In her dissertation-turned-book, Shams, assistant professor of modern Persian literature at the University of Pennsylvania, asks how the relationship between poetry and power affects "the aesthetics, form, and content of the works of those poets who adhere to the regime's ideology." The author, however, appears more interested in poetry than in power.
The book provides superb analysis of the works of ten "state sanctioned" poets and the political and social circumstances under which they worked. Selection and translation—along with reprint of the Persian originals—provides non-Persian-speaking readers with excellent insights into the form and content of Iran's approved poetry since 1979.
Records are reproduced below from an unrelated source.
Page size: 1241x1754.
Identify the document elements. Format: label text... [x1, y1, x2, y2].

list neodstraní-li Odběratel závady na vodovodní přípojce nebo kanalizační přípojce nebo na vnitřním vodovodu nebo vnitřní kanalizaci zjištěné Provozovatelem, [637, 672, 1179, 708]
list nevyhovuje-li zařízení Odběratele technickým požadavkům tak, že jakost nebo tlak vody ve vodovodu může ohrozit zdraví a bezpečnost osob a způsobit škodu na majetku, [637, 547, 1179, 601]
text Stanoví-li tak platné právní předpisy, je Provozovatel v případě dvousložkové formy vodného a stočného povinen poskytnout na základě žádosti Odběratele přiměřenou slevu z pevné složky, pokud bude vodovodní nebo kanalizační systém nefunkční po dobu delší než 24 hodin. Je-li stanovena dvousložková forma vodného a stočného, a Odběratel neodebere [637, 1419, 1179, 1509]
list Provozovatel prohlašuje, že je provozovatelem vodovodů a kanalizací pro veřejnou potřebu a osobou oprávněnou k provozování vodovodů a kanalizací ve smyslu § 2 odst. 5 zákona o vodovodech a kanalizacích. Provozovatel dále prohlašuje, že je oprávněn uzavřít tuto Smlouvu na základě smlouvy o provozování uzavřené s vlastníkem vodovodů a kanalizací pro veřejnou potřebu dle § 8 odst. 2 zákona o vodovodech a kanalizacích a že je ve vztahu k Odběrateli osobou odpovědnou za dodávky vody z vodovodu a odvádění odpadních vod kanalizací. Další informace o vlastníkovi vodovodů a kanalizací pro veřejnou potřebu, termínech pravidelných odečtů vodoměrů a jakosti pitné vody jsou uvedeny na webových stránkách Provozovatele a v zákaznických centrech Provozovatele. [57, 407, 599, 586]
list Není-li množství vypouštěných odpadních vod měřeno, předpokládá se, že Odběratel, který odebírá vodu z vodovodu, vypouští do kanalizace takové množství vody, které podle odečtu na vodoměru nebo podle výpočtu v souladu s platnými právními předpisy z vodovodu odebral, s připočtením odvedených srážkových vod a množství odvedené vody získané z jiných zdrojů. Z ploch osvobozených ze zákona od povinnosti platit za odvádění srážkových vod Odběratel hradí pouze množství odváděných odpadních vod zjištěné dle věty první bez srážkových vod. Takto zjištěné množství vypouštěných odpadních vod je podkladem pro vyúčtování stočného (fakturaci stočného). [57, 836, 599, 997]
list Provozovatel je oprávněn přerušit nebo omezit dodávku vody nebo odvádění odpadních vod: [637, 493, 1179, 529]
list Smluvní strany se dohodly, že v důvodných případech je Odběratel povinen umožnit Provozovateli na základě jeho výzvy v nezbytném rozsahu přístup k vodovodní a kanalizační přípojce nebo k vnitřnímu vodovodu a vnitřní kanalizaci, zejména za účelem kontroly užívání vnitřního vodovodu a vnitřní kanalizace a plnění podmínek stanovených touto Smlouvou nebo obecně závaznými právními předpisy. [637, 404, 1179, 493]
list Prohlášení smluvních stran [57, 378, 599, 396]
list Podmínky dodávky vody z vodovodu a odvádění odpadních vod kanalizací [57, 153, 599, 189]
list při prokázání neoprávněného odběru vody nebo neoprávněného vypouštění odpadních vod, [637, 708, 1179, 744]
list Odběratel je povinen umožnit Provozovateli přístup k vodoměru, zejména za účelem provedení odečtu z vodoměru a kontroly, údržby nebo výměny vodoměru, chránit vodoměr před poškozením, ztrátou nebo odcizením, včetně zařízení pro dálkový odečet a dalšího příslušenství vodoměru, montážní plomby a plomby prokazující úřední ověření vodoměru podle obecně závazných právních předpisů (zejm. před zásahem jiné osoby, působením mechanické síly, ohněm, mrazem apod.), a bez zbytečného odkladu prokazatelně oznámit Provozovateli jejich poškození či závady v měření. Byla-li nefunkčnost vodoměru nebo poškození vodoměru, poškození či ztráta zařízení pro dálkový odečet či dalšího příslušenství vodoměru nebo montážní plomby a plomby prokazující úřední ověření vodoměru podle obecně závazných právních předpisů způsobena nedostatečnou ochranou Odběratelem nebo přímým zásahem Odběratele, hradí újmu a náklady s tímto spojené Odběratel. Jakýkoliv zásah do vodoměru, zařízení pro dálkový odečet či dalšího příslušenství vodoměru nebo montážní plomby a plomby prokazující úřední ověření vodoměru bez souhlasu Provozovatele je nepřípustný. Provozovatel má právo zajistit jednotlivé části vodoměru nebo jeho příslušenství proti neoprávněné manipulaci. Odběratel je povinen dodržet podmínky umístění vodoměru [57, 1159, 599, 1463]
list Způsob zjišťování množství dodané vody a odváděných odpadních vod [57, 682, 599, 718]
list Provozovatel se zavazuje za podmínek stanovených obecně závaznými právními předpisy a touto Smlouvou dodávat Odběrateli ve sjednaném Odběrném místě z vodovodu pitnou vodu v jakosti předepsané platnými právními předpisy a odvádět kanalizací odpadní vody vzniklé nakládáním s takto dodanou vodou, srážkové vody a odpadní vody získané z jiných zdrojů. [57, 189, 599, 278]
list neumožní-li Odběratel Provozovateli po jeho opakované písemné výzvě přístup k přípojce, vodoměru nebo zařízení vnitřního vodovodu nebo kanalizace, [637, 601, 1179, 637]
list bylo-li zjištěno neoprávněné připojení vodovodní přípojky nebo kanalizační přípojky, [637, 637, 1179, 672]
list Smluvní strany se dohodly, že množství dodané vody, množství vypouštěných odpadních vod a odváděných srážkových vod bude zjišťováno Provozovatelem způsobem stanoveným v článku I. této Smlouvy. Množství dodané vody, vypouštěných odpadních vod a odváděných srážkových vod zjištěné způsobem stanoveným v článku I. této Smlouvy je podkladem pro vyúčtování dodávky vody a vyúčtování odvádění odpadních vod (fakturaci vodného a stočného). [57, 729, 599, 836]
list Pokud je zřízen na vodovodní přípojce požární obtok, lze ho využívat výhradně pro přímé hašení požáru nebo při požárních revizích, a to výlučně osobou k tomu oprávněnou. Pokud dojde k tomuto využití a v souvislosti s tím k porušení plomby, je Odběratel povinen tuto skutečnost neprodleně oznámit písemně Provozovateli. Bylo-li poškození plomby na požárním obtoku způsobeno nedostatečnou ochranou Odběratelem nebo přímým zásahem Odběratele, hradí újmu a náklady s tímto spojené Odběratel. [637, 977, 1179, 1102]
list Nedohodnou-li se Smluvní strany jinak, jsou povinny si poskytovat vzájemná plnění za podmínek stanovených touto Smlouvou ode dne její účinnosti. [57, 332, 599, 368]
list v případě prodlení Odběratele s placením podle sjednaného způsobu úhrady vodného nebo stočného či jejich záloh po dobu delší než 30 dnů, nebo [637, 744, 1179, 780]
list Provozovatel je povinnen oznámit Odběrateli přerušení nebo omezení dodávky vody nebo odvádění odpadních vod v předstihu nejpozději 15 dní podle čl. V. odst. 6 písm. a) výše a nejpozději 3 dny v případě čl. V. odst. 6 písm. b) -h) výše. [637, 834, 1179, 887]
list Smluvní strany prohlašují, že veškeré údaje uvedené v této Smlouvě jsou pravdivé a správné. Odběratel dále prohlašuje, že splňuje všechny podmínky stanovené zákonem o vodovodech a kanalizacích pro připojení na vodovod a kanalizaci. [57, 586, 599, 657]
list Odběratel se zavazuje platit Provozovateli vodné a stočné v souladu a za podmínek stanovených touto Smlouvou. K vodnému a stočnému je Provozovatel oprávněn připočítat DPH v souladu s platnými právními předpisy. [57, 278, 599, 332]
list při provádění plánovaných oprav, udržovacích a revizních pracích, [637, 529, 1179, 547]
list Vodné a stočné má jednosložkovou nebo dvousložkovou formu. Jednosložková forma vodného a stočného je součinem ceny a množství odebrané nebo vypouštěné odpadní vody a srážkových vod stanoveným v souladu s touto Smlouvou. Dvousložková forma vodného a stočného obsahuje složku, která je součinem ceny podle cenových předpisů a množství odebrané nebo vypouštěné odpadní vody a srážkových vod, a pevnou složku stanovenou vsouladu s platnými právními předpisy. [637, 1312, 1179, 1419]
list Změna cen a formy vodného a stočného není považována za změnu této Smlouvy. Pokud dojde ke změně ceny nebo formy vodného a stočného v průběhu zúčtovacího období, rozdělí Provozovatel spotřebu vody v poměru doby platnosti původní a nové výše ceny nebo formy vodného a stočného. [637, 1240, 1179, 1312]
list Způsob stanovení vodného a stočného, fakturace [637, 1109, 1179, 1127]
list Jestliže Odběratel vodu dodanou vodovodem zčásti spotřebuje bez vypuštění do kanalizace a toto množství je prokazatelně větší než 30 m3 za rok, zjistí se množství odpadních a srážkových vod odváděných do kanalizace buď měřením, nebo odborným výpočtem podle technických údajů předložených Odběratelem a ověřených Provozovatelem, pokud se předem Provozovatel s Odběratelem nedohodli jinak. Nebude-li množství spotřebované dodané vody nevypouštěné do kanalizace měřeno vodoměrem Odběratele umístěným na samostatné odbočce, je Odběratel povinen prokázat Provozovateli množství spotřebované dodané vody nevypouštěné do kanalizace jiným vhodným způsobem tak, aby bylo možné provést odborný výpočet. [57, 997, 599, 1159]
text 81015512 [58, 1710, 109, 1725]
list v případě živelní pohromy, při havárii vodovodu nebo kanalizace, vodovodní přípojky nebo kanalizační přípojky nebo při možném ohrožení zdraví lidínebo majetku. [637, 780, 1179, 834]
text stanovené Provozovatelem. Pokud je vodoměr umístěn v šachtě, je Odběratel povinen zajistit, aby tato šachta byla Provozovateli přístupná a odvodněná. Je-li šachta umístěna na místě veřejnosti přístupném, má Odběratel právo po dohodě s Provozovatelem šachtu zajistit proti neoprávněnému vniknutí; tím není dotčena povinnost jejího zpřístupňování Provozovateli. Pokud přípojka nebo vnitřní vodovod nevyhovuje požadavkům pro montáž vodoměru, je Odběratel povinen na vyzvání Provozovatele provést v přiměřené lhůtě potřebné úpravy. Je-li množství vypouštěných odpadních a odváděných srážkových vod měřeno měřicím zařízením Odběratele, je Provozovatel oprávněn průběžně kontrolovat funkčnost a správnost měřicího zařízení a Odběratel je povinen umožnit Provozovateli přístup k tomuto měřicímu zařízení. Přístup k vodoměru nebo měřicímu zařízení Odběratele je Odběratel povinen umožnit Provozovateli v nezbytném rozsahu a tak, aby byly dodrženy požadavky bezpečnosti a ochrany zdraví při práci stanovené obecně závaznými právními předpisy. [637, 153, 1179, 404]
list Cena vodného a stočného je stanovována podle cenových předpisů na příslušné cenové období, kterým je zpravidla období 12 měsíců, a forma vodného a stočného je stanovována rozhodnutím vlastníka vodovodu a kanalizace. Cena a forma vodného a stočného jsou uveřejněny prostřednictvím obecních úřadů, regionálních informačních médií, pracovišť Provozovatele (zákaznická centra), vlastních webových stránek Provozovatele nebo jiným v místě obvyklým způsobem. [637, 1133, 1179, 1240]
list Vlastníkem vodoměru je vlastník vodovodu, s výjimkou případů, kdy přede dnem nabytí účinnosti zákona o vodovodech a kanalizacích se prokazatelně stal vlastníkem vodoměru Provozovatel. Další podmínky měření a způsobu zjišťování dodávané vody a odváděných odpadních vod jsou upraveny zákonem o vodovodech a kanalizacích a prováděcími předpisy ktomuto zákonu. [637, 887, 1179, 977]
However, the book's discussion of political decision-makers and bureaucratic institutions nurturing this poetry is limited to a survey of Khamenei's statements on the political role of poetry and literature and an excellent case study of The Center of Islamic Art and Thought (Howzeh-ye Honar-va Andisheh-ye Islami). Apart from short passages on the political programs of presidents Akbar Hashemi Rafsanjani and Mohammad Khatami, there is scant discussion of political priorities of Iranian presidents and prime ministers. Cabinet ministers at the helm of culture and education ministries are hardly mentioned, and budgetary issues and parliamentary debates are largely ignored. Instead, the author makes ample references to theoretical works, which may satisfy a Ph.D. committee, but hardly matter to the reader.
But these shortcomings are not important. What counts is emergence of a scholar who takes "state sanctioned" poetry as seriously as the oppressive regimes nurturing it, and the publication of a book that deserves a readership far beyond those interested in Iranian affairs.